The article states:
Voters may be asked to determine the fate of a proposal permitting dying patients to take life-ending drugs, a wrenching issue that backers say is a matter of dignity for the terminally ill but that opponents have warned is fraught with the potential for error.
Backers of assisted suicide for certain terminally ill patients filed paperwork yesterday with Attorney General Martha Coakley to begin the process of bringing their plan, dubbed the Death With Dignity Act, to the 2012 ballot.
The proposed law asks voters to recognize that it is in the public interest to permit patients “with a terminal disease that will cause death within six months’’ to obtain drugs to “end his or her life in a humane and dignified manner.’’ The plan also requires the patient to be capable of making medical decisions and to consult with physicians.
“It is further declared that the public welfare requires that such a process be entirely voluntary on the part of all participants, including the patient, his or her physicians, and any other health care provider or facility providing services or care to the patient,’’ according to the text of the proposal.
Only two states, Washington and Oregon, have legalized assisted suicide.
To reach the ballot, backers must have the language of their plan certified by Coakley, who has until early September to make a determination. Then, proponents must gather 68,911 signatures by mid-November. If the signature drive succeeds, lawmakers have until May 2012 to back the proposal, offer an alternative, or permit the plan to go to the ballot unaltered.
Barring legislative intervention, backers would need to collect an additional 11,485 signatures before sending the plan to voters in November 2012.
Representative Louis Kafka, Democrat of Stoughton, filed a bill earlier this year that resembles the assisted suicide ballot proposal, and he said a ballot push could draw attention to the issue.
... Kafka said in a phone interview, that he learned of the proposal yesterday and is not one of the ballot drive organizers. “Perhaps educating the public and then pursuing a law from the standpoint of a ballot question may be a better vehicle than legislation.’’

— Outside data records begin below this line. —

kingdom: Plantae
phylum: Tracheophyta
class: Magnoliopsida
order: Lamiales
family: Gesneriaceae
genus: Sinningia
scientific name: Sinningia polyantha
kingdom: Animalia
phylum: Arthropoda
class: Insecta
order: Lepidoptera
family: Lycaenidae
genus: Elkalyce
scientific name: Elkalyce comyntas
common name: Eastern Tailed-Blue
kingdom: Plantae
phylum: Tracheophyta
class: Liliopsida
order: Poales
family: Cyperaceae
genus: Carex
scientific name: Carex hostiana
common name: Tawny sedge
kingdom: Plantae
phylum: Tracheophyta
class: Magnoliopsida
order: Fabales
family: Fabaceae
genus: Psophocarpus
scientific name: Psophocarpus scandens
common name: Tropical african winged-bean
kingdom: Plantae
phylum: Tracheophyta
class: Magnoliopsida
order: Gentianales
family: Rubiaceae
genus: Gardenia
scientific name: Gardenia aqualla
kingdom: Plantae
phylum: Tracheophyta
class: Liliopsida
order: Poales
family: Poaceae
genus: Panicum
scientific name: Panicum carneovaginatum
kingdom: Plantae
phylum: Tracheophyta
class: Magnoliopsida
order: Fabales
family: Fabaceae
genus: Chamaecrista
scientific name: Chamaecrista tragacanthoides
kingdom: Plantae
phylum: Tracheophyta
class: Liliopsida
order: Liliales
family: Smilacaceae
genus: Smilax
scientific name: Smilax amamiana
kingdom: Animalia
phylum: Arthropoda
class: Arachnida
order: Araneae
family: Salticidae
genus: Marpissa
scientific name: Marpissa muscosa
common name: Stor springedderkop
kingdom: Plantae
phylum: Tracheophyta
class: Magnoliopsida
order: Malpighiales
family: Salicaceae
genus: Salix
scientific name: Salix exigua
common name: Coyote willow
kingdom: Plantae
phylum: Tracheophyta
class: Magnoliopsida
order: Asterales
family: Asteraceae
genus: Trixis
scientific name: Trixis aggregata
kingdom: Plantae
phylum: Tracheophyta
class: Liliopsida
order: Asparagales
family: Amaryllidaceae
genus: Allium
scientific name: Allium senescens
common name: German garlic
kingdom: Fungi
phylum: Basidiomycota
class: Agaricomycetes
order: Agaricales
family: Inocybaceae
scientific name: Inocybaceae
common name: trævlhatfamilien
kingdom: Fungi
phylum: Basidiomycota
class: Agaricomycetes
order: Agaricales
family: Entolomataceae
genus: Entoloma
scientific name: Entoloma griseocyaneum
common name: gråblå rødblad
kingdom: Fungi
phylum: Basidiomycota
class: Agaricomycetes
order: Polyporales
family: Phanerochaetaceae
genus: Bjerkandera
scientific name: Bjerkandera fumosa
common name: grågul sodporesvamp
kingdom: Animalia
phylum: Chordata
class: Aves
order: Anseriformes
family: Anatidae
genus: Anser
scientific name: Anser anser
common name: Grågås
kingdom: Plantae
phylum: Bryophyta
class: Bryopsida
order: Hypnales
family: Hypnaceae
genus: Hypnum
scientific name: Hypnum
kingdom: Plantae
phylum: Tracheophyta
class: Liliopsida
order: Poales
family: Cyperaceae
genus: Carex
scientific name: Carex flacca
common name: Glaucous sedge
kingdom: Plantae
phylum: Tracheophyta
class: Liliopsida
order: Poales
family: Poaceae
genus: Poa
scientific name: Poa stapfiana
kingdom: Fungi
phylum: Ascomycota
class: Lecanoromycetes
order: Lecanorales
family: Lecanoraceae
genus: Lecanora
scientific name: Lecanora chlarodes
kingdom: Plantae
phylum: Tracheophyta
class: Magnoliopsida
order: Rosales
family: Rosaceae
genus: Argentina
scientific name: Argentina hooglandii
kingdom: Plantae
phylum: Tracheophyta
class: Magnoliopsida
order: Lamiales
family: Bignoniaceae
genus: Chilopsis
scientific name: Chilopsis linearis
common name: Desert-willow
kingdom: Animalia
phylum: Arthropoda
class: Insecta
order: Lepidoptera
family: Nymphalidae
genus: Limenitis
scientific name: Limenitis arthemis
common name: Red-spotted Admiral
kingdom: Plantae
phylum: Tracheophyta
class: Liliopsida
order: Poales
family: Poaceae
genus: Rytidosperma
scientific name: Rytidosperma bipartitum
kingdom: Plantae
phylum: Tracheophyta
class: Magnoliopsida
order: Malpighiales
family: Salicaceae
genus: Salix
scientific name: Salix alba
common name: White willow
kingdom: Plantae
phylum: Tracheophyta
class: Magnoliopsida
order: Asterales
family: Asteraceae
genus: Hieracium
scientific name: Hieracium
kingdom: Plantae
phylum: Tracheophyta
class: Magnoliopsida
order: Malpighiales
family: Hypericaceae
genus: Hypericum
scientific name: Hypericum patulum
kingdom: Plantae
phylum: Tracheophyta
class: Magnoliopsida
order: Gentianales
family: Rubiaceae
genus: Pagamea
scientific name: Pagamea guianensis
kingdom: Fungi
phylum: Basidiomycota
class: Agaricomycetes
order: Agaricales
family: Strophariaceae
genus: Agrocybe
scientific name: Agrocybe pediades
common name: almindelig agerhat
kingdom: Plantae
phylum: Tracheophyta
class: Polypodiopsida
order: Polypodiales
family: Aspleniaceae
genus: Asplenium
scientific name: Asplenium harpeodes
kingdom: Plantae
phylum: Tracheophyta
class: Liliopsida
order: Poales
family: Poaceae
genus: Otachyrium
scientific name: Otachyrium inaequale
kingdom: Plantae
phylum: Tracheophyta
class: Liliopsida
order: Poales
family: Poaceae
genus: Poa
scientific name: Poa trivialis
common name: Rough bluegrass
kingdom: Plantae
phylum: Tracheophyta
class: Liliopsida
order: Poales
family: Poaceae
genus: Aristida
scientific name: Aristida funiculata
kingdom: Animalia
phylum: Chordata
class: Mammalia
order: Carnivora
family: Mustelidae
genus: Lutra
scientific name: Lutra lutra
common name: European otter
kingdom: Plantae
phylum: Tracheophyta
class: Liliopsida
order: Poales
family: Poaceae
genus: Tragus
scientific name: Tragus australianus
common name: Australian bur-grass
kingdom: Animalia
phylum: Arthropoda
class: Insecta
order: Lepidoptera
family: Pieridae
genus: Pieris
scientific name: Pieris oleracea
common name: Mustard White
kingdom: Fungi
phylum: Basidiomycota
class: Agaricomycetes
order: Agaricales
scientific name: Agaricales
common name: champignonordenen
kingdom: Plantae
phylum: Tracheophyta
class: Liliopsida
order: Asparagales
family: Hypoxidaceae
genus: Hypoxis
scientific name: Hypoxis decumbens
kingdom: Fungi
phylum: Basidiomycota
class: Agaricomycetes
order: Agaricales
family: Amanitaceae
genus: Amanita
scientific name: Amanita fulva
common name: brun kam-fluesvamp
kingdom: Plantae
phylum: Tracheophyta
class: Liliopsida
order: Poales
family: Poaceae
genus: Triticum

“Usually an issue like this could take two or three or four sessions before, as I like to put it, the time has come for passage,’’ Kafka continued. “I think we could work together to the issue’s advantage, giving people the ability to die with dignity.’’
The suicide lobby has already hired a political consultant. The Milford Daily news reported:
"Michael Clarke of Hancock Street in Quincy is the group’s political consultant. Clarke most recently worked as a finance director on U.S. Rep. William Keating’s successful election campaign last fall. Clarke declined to comment on the initiative.
...
If the signature drive succeeds, lawmakers have until next May to back the proposal, offer an alternative or permit the plan to go to the ballot undeterred. Barring legislative intervention, backers would need to collect an additional 11,485 signatures before sending the plan to voters in November 2012."
The suicide lobby in the United States has been busy polling and raising money in order to put assisted suicide on the ballot in several US States in November 2012.
In 2008, Washington State passed Initiative 1000. The suicide lobby raised more than $5.5 million in their campaign to legalize assisted suicide.